Social Security benefits are one of the most important sources of income for retired Americans, and deciding when to start taking monthly checks from Social Security is a key element of your financial planning in retirement. There's a lot of controversy surrounding the decision on when to claim Social Security benefits, though, with most recipients taking payments before reaching full retirement age, even though policymakers say they're making a mistake by doing so.
One of the arguments some financial advisors make is that by delaying your benefits, you can get what they call a "guaranteed return" of up to 8%. Although it's true that waiting beyond age 62 to take Social Security will give you bigger monthly payments, it's highly misleading to call this a "return" in the traditional sense, as it's not as though those higher payments don't come with a cost. Let's take a closer look at this 8% return myth and why it hasn't stopped many American retirees from claiming their benefits as early as possible.
Why waiting to claim gives you bigger monthly Social Security checks
Social Security benefits are designed to make payments throughout your lifetime. In order to reflect the impact of claiming earlier or later than full retirement age, Social Security provides for reductions or additions to the standard primary insurance amount that determines your monthly benefit.

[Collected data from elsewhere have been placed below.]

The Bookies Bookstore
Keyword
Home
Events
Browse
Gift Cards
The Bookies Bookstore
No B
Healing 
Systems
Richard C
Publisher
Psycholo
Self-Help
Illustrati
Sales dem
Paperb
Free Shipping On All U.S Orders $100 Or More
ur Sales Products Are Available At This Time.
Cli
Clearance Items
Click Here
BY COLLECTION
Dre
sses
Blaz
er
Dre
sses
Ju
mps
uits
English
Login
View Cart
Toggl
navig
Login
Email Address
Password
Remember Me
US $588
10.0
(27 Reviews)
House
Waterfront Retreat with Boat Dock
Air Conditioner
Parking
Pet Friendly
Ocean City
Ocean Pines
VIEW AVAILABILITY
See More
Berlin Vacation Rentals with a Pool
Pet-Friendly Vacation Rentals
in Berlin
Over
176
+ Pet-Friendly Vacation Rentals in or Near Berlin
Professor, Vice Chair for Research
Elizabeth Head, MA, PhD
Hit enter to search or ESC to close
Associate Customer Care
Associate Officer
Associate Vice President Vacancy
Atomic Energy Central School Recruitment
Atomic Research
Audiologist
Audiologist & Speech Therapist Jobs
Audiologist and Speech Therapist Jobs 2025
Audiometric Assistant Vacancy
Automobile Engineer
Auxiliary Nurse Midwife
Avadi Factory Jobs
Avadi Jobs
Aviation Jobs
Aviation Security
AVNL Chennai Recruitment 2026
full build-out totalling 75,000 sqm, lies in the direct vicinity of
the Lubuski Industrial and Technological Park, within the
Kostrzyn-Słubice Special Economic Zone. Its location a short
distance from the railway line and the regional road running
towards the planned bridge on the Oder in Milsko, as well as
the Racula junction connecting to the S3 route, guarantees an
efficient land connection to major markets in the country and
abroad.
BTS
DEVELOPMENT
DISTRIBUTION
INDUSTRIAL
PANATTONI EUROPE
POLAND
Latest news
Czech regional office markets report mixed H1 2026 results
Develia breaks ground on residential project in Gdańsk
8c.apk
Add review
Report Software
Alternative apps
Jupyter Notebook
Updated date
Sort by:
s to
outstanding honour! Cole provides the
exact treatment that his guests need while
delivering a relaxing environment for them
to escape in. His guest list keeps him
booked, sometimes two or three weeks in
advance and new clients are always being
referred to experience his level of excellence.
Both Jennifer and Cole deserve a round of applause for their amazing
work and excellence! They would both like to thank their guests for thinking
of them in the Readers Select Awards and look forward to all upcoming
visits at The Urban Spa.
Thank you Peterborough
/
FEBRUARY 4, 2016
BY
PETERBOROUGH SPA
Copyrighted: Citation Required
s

If you retire at age 62, you'll receive 25% less than if you had waited until age 66. Conversely, if you retire at age 70, your monthly check will be 32% more than your full retirement age benefit.
As you can see above, the actual changes in monthly payments don't exactly follow a straight line. The concept of the 8% annual return comes from the fact that for every year beyond 66 that you wait to take benefits, your benefit goes up by 8% of your primary insurance amount. Strictly speaking, that equates to an 8% increase in your check only between age 66 and age 67. In subsequent years, the increase -- $80 in the chart above -- represents a smaller percentage that falls to 6.5% from 69 to 70. Similarly, the increases from waiting rather than taking early benefits vary from year to year as well, from as high as 8.2% from 63 to 64 to as little as 6.7% from 62 to 63.
Many financial advisors characterize this percentage as a "guaranteed return" that you earn by waiting. Some even try to compare it to the returns on investing in stocks or other financial assets, trying to pitch waiting as the best money move anyone can make. Yet the problem with thinking of delaying benefits as providing a guaranteed return is that in order to get the higher monthly payment, you have to give up the chance to receive those earlier payments entirely.
The real return on delaying Social Security
A true assessment of the returns of delaying Social Security needs to include not just the higher payments you receive, but also the time value of the benefits you give up. Last year, well-known financial planner Michael Kitces did his own analysis of the return of delaying Social Security.
The returns from delaying Social Security are anything but "guaranteed," as Kitces found out. During the period in which you could have been getting benefits but chose not to, your return from delaying is actually negative. Once you start receiving monthly payments, the higher amount helps you catch up gradually, but it still takes years to get back to even. If you assume a 3% rate of inflation, Kitces calculated that you have to live to age 80 in order to break even on an inflation-adjusted basis.
The biggest returns come to those with the longest lives. Those who live to 90 or more earn a 5% real rate of return, with annual real returns topping 6% in your late 90s.
That might not sound like much, but it compares favorably to alternatives. Long-term Treasury bonds that adjust for inflation pay around 1%. Immediate annuities tend to produce much lower payouts, because insurance companies aren't willing to make the assumptions the government makes, and instead use more conservative life expectancy and return projections in calculating their payouts. Even the stock market has only generated around 7% in average annual inflation-adjusted returns over the long run.
Still, there's clearly risk involved in what too many call a guaranteed return. According to the life expectancy tables Social Security uses, about one in eight men and one in 11 women die between 62 and 70. About a third of 62-year-old men die by age 78, before reaching breakeven, and a third of 62-year-old women die by age 81, eking out just a small real return from delaying. And while those who are married have to consider the value of spousal and survivors benefits in assessing real returns from various claiming decisions, joint life expectancy still plays a key role.
Delaying your Social Security benefits often makes sense, especially if you expect to live a long life and have other savings you can draw from in retirement. Yet it's important to look beyond overhyped myths of guaranteed returns and instead do your own personal analysis of the pros and cons of claiming earlier or later. Only by looking at it from your own financial angle will you make the decision that's truly best for you.